Justin Beriault

No. 40
- Position: Safety

Personal information
- Born: August 23, 1981 (age 45) Indianapolis, Indiana, U.S.
- Listed height: 6 ft 3 in (1.91 m)
- Listed weight: 210 lb (95 kg)

Career information
- High school: Warren Central (Indianapolis)
- College: Ball State
- NFL draft: 2005: 6th round, 208th overall pick

Career history
- Dallas Cowboys (2005);

Awards and highlights
- Freshman All-American (2001); 2× All-MAC (2003, 2004); Second-team All-MAC (2002);

= Justin Beriault =

American football player (born 1981)

Arthur Justin Beriault (born August 23, 1981) is an American former professional football safety in the National Football League (NFL) for the Dallas Cowboys. He played college football at Ball State University.

==Early life==
Beriault was a three-sport athlete at Warren Central High School. As a senior in football, he collected 112 tackles, 4 interceptions, one fumble recovery, 21 receptions for 468 yards and 5 touchdowns.

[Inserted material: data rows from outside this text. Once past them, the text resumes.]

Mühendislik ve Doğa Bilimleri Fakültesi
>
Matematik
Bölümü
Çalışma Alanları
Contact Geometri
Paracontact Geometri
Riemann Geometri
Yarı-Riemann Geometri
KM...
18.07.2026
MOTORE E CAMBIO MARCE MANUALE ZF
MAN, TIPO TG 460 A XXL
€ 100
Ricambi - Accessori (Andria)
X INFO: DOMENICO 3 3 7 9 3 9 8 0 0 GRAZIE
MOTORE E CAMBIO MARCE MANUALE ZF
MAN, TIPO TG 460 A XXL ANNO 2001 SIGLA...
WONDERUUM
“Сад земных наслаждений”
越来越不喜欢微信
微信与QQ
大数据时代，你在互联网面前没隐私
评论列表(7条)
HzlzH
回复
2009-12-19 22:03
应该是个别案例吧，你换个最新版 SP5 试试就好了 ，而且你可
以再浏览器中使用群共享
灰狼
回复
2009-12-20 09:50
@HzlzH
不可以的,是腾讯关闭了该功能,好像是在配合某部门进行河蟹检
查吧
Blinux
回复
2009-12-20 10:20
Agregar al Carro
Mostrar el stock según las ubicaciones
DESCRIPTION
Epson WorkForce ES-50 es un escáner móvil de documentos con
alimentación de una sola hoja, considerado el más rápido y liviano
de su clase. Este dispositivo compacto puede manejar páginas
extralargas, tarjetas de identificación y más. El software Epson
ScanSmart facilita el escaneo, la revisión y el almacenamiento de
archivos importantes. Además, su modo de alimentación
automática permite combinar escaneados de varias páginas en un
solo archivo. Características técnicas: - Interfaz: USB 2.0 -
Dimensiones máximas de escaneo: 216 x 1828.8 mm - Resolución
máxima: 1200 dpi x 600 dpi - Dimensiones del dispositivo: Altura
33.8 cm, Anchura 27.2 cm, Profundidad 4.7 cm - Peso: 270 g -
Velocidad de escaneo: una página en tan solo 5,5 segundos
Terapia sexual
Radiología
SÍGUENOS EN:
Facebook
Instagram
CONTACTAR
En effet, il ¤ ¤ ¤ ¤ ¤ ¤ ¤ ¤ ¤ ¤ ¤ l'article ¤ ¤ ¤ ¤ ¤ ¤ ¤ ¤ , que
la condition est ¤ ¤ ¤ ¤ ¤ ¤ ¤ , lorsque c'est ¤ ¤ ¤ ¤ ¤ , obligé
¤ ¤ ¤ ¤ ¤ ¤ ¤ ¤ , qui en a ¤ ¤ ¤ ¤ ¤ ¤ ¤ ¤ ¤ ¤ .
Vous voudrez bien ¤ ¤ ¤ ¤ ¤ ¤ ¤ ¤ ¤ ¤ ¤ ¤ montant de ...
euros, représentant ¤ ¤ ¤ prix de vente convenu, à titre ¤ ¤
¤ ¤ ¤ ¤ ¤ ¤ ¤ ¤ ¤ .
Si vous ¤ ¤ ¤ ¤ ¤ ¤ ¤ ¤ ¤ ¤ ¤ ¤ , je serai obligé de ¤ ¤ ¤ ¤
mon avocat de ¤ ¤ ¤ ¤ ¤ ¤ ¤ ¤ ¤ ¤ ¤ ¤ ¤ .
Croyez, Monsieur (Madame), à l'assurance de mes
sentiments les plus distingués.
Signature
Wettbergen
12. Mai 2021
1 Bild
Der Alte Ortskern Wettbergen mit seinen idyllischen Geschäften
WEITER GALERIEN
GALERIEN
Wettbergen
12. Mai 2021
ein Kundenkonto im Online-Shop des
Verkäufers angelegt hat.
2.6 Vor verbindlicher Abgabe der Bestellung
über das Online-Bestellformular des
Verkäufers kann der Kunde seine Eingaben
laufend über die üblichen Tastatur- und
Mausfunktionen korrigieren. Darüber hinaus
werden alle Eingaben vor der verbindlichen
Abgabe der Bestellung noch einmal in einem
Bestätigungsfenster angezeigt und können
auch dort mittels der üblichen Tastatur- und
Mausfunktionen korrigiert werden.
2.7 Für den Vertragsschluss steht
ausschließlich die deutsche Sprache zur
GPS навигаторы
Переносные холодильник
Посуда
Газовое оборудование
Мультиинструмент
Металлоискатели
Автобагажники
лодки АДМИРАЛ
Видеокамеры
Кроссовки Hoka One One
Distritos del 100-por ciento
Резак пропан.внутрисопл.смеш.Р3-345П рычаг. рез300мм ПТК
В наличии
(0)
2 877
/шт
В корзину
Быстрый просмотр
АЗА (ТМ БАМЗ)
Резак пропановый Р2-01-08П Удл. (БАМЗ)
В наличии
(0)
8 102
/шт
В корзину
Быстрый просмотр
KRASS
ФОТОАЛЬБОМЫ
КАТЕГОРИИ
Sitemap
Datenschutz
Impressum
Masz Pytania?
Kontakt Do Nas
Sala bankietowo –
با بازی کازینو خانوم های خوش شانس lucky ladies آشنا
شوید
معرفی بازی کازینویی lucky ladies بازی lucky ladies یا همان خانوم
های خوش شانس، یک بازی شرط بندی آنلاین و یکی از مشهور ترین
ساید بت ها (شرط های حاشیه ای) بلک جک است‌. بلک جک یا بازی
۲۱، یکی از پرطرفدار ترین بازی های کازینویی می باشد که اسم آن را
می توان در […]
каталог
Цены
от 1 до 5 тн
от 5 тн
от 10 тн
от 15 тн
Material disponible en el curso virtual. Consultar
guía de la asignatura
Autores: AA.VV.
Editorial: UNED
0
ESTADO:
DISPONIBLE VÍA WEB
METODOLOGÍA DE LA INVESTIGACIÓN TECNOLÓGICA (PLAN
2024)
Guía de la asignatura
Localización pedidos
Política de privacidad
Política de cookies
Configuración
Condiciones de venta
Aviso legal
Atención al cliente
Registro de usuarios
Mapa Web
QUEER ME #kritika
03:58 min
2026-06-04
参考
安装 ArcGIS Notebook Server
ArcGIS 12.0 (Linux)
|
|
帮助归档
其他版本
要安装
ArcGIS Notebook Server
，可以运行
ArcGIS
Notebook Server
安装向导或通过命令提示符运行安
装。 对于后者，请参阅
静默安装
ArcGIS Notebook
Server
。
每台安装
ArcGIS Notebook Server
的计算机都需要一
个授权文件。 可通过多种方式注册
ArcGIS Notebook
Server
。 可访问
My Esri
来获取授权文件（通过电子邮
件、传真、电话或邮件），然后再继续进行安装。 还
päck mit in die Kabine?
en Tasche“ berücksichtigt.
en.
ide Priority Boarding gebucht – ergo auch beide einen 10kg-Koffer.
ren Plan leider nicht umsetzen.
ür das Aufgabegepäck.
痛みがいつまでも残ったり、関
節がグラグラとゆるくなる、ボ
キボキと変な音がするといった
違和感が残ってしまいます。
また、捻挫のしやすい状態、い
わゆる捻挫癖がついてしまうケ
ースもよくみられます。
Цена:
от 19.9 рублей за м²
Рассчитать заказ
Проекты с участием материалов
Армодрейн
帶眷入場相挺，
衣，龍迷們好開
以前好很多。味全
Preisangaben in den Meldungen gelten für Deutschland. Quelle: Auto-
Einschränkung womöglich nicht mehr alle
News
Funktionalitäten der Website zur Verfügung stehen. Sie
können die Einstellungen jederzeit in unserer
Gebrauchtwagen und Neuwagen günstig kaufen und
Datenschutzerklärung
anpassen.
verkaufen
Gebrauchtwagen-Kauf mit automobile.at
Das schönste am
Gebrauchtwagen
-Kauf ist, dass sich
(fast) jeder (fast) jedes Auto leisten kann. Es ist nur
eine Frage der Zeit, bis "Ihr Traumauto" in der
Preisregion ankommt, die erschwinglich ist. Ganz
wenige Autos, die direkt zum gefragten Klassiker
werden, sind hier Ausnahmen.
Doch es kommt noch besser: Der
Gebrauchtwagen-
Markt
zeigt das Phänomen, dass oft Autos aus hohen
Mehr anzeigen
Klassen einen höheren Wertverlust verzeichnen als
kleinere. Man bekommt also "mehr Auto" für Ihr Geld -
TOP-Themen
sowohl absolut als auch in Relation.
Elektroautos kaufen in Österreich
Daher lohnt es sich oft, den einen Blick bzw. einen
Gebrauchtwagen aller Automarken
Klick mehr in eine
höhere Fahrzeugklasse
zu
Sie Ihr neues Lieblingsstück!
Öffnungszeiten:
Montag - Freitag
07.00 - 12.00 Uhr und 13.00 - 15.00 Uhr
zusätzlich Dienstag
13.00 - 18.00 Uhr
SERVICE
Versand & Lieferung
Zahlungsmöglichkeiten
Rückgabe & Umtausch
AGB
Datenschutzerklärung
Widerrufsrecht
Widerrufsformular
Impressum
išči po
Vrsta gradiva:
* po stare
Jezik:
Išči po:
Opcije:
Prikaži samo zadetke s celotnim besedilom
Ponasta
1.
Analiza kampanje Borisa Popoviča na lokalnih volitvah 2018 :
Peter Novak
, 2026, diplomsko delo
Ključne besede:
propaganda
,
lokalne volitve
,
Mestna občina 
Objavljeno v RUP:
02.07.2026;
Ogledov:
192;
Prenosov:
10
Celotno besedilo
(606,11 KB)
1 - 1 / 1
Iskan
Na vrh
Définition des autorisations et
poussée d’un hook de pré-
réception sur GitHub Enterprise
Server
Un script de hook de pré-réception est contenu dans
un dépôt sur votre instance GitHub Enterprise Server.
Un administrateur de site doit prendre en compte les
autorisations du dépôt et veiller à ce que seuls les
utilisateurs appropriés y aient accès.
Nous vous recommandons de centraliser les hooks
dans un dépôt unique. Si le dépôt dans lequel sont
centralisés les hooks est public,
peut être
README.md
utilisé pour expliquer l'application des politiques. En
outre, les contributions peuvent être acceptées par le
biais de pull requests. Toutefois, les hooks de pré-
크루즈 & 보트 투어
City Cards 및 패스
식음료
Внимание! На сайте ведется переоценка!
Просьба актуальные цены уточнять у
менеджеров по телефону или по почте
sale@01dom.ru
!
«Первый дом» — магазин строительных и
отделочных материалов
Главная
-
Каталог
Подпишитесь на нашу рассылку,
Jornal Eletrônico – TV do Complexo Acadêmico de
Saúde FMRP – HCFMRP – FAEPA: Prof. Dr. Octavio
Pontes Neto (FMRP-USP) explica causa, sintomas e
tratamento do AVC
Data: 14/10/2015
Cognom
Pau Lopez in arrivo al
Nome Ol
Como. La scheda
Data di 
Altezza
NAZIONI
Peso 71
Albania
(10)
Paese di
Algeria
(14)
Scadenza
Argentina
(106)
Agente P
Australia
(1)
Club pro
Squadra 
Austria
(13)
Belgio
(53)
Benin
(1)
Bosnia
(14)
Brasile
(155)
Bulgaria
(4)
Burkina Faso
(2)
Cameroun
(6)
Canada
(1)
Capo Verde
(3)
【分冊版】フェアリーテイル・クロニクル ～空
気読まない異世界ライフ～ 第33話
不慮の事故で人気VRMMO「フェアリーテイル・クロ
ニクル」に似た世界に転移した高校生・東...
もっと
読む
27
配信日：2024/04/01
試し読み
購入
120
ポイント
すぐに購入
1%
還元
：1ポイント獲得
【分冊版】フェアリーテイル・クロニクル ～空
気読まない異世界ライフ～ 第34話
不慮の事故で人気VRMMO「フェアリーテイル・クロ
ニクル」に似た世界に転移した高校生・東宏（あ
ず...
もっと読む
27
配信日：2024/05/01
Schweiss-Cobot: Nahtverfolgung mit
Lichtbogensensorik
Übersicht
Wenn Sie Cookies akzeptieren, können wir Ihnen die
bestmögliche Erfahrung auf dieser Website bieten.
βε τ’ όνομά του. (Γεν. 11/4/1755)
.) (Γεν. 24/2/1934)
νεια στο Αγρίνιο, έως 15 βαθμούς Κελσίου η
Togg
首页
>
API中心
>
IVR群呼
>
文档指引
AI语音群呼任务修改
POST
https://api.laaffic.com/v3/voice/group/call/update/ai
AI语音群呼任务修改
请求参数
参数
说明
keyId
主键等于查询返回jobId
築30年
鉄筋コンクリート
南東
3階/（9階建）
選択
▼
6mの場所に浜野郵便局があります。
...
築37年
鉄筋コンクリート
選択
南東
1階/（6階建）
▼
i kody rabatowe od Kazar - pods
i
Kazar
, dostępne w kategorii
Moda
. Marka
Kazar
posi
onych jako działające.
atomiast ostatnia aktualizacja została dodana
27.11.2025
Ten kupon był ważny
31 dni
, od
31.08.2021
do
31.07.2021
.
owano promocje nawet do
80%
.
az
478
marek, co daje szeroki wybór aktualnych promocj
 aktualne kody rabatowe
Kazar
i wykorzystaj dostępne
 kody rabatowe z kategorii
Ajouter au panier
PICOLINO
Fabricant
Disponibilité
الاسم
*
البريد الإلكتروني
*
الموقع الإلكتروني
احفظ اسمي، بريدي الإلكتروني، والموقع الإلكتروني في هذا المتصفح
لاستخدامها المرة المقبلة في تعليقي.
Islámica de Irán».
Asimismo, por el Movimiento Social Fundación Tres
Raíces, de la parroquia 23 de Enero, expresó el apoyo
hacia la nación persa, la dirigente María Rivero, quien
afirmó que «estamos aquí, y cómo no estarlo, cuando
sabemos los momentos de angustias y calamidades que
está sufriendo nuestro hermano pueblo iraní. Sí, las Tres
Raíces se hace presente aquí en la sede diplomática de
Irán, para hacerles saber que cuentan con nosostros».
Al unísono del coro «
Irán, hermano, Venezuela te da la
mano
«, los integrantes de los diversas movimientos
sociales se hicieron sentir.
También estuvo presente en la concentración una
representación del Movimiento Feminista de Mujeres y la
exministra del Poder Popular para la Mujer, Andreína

He finished his prep career with 242 tackles, 7 interceptions, 4 fumble recoveries, 35 receptions for 710 yards and 7 touchdowns. He also practiced basketball and baseball.

==College career==
Beriault accepted a football scholarship from Ball State University. As a redshirt freshman, he was a starter at outside linebacker making 117 tackles (led the team), 77 solo tackles, 2 tackles for loss, one interception and 3 passes defensed. Against Auburn University, he had 13 tackles. Against the University of Northern Iowa, he made 14 tackles. Against Central Michigan University, he had 15 tackles.

As a sophomore, he started 12 games, posting 121 tackles (second on the team), 6 tackles for loss, 2 passes defensed, one interception and 2 forced fumbles. Against Clemson University, he had 11 tackles. Against Western Michigan University, he made 14 tackles. Against Marshall University, he had 14 tackles.

As a junior, he was converted into a strong safety. He started 11 out of 12 games, tallying 145 tackles (led the team), 6 tackles for loss, 6 passes defensed, 2 forced fumbles and one interception, while receiving All-MAC recognition. Against the University of Missouri, he had 16 tackles and one pass defensed. Against Boston College, he made 15 tackles and one pass defensed.

As a senior, he ranked 10th in the nation with 125 tackles (led the team), 64 solo tackles, 5 tackles for loss, one interception, one fumble recovery, earning All-MAC honors for the second year in a row. Against Boston College, he had 14 tackles. Against the University of Missouri, he made 11 tackles. Against Northern Illinois University, he had 14 tackles (one for loss) and a blocked field goal.

He started 45 of the 46 games and had 508 tackles (267 solo), 4 interceptions, 12 passes defensed, 2 forced fumbles, 2 fumble recoveries and a blocked field goal. At the time he was one of the few defensive players in college football history to record at least 100 tackles in each of his four seasons.

==Professional career==
Beriault was selected by the Dallas Cowboys in the sixth round (208th overall) of the 2005 NFL draft and gave him Bill Bates' number (40). After playing in several preseason games at strong safety and earning praise from the Cowboys' coaching staff, he suffered a knee injury that forced the Cowboys to place him on the injured reserve list on September 3, 2005. He had a dual surgery performed to repair torn medial and lateral meniscus in his right knee, a procedure thought to be career threatening, because at the time no NFL player had fully recovered from an osteotomy surgery.

The next year, he participated in training camp, but ended up announcing his retirement on August 14, 2006.